Questions about NetXMS Event Processing Policy and Mail Notifications

Started by mauro.cmcc, April 14, 2021, 02:04:03 AM

Previous topic - Next topic

mauro.cmcc

Dear Users,

this is my first post here. I'm starting using NEtXMS 3.8.250 for the first time. So, we can say that I'm a newbie.
I would like to monitor the status of a lot of switches, servers, storage, and other entities that are running in our data center.

Because of the mixed entities, I decided to use SNMP, ICMP and ARP discovery settings (no agent).
Discovery went well, I added some nodes (servers and switches), some event processing policies have been enabled, I can see if the nodes are up or not and I'm receiving some notification emails.

But, now, I have some questions to do:

- I can see only 40 default event processing policies listed in EPP window; Do I need to create manually every standard hardware check policy? Do you know if there is a way to increase the number of default listed policies (EPP external bundle download)!?
- when an EPP is enabled, it covers all the defined nodes; is there a way to exclude only one node from a specific EPP check?

At this moment, I need only to know if a node is up and if it is healthy (no hw problems).
In the next future, I would like to print the elements inventory and the topology/map also.

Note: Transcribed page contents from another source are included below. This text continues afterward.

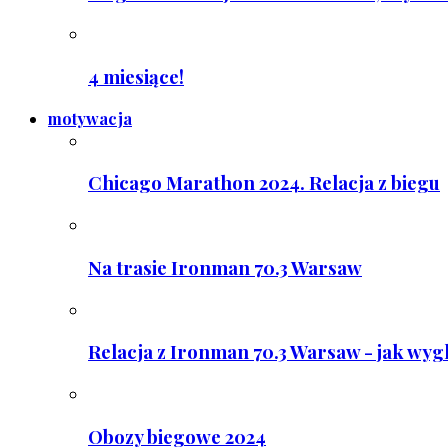
4 miesiące!
motywacja
Chicago Marathon 2024. Relacja z biegu
Na trasie Ironman 70.3 Warsaw
Relacja z Ironman 70.3 Warsaw - jak wyg
Obozy biegowe 2024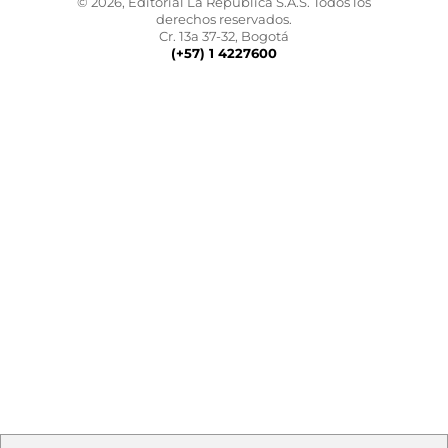
© 2026, Editorial La República S.A.S. Todos los
derechos reservados.
Cr. 13a 37-32, Bogotá
(+57) 1 4227600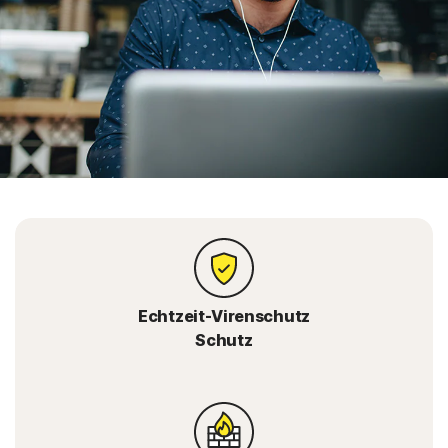
Echtzeit-Virenschutz
Schutz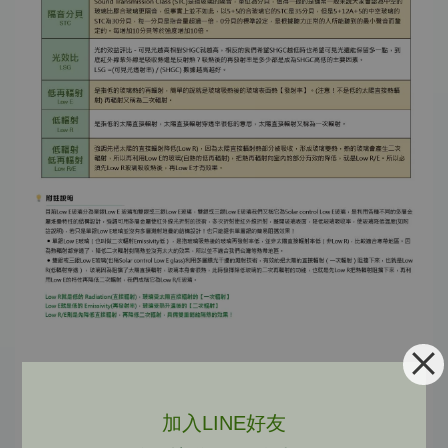
加入LINE好友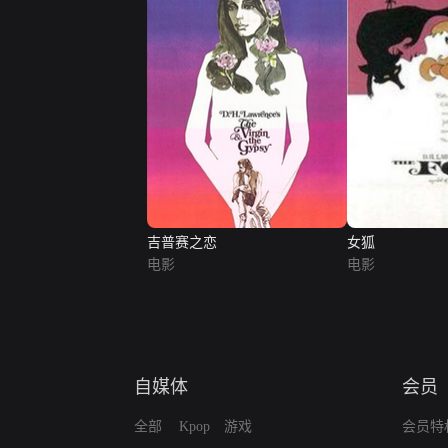
吉普赛之恋
女狐
电影
电影
自媒体
会员
全部
Kpop
游戏
会员特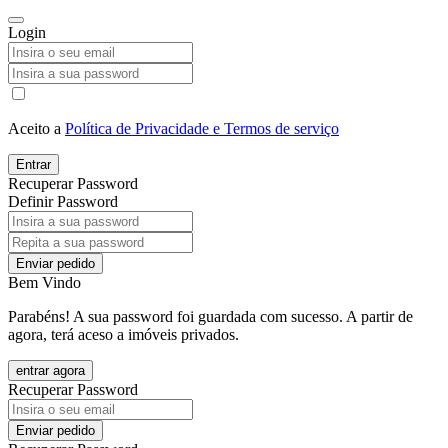
Login
Aceito a
Política de Privacidade e Termos de serviço
Entrar
Recuperar Password
Definir Password
Enviar pedido
Bem Vindo
Parabéns! A sua password foi guardada com sucesso. A partir de
agora, terá aceso a imóveis privados.
entrar agora
Recuperar Password
Enviar pedido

Thank you very much in advance.
Regards,
Mauro

Filipp Sudanov

Hi!

These 40 EEP rules are there just for demonstration, in real production situation there might be more rules.

Systems logic is the following

1) Events are created when something happens. There are many source of events - DCI threshold violation/restore, node status change, log parser, SNMP traps, etc.
Each event stores a number of parameter with it, e.g. DCI parameter name, threshold and actual values, etc. The number of parameters is different for different events.
There are "event prototypes" where we can configure event name and user message, which can have macros (they are expanded when event is created).

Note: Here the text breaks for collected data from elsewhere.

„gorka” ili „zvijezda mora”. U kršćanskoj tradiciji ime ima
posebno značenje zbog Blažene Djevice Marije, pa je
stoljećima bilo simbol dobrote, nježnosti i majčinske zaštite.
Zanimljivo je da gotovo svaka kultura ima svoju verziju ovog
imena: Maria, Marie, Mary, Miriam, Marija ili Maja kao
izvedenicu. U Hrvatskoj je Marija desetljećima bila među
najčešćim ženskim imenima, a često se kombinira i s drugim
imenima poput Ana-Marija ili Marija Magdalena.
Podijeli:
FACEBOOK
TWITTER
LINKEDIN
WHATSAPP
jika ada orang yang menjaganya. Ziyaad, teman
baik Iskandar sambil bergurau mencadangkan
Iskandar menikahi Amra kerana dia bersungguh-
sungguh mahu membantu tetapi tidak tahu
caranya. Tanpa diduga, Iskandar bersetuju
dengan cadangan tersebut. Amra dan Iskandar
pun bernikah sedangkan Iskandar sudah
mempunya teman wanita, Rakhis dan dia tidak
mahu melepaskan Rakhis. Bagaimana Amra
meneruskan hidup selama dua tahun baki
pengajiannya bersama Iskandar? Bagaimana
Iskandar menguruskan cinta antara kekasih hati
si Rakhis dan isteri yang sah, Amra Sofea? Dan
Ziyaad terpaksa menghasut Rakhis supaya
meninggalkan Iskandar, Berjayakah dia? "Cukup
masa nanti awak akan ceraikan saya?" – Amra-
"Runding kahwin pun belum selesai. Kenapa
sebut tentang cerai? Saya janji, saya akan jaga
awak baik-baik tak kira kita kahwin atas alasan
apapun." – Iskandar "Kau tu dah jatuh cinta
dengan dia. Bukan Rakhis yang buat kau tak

2) Events are processed by EPP. It could be that some events are not configured in EPP at all - in this case the event would be just recorded to event log, nothing else would happen.
EPP rules can be very flexible - e.g. one rule can handle multiple events, it can work only for nodes in specific container (or except for some nodes/containers) - check conditions in EPP rule properties.

3) EPP can create an alarm - it's sort of a bug-tracker built in netxms that shows list of current problems. It's also possible to terminate alarms automatically when some other event comes. In order for this to work alarms have alarm key, which is made of some text and macros. Macros can have, e.g. ID of node and ID of a DCI - see default rules 19 and 20.

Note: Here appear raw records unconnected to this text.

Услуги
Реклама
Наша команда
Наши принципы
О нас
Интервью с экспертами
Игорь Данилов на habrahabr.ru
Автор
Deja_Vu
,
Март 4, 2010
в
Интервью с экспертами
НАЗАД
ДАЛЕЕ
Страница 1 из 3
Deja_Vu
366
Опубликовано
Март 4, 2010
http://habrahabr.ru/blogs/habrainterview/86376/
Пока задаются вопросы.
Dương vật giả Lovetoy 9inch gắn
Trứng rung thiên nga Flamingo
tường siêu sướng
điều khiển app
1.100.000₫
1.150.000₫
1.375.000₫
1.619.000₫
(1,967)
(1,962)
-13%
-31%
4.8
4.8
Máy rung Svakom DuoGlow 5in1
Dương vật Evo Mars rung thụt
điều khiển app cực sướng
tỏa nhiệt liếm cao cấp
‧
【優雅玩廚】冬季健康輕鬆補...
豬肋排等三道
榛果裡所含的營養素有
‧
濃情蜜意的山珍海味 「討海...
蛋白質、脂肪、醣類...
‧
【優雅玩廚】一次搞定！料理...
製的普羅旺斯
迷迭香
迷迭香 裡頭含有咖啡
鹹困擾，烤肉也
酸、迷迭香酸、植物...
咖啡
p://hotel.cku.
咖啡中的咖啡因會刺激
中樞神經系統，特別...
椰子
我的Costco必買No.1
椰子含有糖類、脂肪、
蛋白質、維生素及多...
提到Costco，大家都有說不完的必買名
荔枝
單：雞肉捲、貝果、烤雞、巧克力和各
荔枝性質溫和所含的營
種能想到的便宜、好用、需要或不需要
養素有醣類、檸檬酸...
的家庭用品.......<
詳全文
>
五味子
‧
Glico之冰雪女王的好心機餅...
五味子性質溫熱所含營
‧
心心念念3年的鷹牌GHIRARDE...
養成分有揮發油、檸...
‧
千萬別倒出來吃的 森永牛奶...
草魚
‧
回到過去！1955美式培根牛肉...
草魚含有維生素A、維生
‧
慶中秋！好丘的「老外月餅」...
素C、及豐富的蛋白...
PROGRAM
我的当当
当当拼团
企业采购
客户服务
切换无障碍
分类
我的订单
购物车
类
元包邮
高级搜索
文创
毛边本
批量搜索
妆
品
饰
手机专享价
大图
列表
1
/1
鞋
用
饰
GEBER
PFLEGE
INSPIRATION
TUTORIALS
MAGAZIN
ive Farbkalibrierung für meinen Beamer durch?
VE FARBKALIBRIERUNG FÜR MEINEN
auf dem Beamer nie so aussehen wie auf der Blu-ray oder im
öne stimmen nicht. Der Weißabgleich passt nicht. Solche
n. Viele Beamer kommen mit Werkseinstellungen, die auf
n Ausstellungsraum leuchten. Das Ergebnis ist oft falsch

Now it depends on what exactly hardware checks do you need. Node connectivity and status of network interfaces is checked once per minute via status poll - if it's down, corresponding event will be generated. Other checks are usually configured as DCIs, e.g. cpu temperature, that DCI has threshold and an event specified in in DCI properties is generated on threshold violation. You can use generic SYS_THRESHOLD_REACHED event, but usually it's more convenient to have separate events for various groups of thresholds, e.g. something like DC_SERVER_TEMPERATURE, etc.